◆ **Available records**
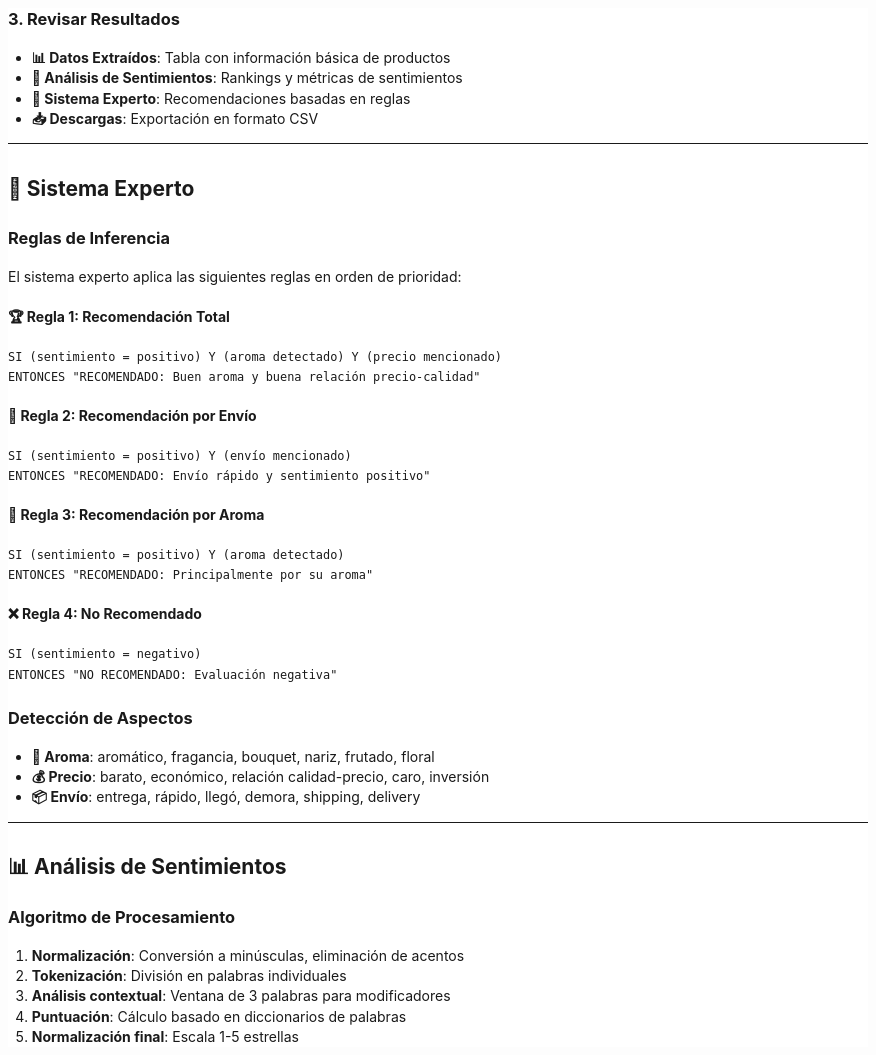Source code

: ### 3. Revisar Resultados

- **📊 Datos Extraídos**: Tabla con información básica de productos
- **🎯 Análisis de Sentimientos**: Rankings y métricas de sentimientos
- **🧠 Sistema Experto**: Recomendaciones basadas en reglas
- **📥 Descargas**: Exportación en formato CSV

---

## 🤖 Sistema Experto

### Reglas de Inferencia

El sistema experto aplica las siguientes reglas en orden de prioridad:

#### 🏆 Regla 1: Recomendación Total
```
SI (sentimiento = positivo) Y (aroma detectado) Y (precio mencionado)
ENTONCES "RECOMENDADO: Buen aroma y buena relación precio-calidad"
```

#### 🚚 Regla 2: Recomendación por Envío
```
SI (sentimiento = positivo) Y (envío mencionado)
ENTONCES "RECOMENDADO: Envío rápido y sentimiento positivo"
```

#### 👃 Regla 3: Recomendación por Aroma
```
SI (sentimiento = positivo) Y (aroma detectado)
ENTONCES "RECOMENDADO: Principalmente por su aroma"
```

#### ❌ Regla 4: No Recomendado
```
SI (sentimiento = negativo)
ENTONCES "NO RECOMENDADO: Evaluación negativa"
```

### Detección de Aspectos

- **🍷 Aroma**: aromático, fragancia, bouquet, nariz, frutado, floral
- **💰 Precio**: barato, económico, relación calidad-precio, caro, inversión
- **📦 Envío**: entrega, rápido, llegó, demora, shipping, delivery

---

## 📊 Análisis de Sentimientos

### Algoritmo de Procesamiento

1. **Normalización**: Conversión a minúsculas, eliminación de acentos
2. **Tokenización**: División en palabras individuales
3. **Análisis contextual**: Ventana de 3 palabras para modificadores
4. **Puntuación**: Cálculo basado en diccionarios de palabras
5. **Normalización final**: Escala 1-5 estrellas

--

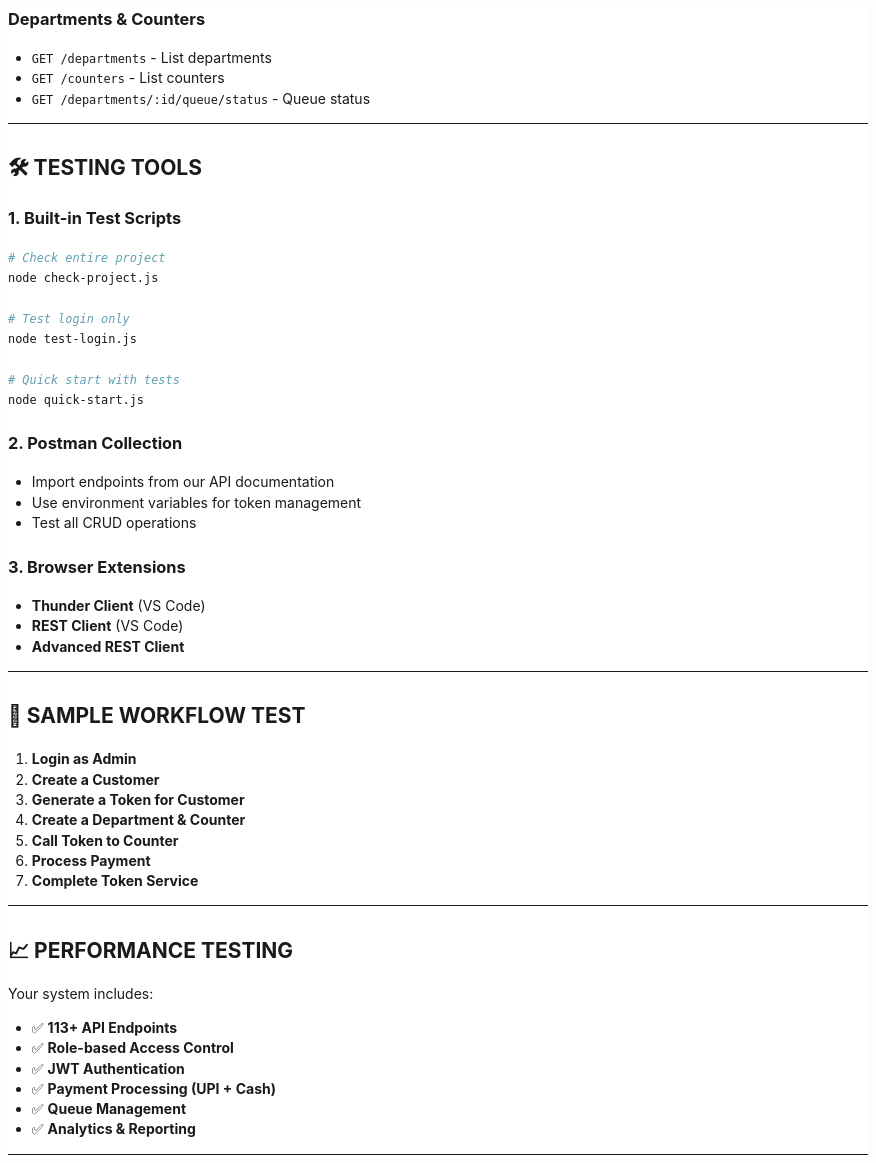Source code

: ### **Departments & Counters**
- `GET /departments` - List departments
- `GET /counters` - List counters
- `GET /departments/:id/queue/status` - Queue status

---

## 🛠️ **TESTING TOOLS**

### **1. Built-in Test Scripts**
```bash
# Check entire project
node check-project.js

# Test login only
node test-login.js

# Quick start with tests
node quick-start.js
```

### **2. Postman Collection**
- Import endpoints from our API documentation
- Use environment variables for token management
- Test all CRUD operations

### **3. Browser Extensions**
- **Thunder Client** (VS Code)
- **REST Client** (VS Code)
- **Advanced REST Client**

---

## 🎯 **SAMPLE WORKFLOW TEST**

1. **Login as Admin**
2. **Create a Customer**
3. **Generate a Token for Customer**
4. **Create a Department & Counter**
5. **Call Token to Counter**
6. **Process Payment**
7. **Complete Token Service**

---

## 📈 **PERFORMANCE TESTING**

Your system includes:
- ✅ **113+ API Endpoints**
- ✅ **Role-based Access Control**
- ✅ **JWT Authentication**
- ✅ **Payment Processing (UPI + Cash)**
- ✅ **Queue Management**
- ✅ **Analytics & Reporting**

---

--

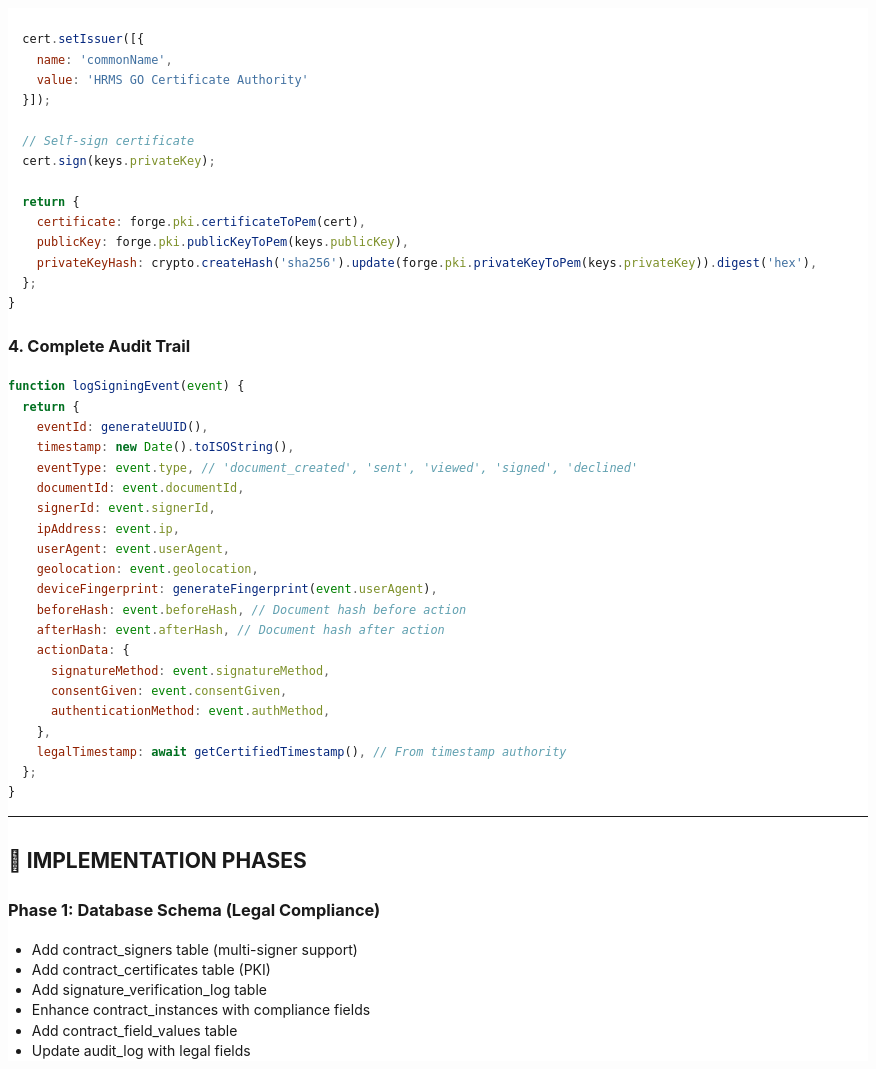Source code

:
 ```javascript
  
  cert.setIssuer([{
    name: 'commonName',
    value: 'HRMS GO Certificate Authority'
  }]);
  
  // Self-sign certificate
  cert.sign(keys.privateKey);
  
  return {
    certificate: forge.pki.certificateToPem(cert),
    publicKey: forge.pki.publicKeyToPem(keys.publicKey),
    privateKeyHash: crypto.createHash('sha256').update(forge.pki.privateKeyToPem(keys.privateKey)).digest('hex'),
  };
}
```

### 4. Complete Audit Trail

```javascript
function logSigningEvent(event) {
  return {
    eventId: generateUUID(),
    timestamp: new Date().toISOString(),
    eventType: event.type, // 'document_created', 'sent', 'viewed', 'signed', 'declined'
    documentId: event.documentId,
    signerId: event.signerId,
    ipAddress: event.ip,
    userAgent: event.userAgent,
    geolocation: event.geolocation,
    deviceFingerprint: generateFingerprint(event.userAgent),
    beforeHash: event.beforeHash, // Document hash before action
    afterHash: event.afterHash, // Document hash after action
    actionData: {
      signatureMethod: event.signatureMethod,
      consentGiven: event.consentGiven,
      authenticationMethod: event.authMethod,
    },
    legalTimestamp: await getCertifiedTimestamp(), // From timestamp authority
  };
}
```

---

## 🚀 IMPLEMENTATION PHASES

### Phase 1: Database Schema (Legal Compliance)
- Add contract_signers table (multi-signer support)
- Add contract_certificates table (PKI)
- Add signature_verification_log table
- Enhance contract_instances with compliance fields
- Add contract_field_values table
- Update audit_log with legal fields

◆ **Task instructions**
Look through the records and copy down every line that holds "privateKey".

◆ **Exercise response**
  cert.sign(keys.privateKey);
    privateKeyHash: crypto.createHash('sha256').update(forge.pki.privateKeyToPem(keys.privateKey)).digest('hex'),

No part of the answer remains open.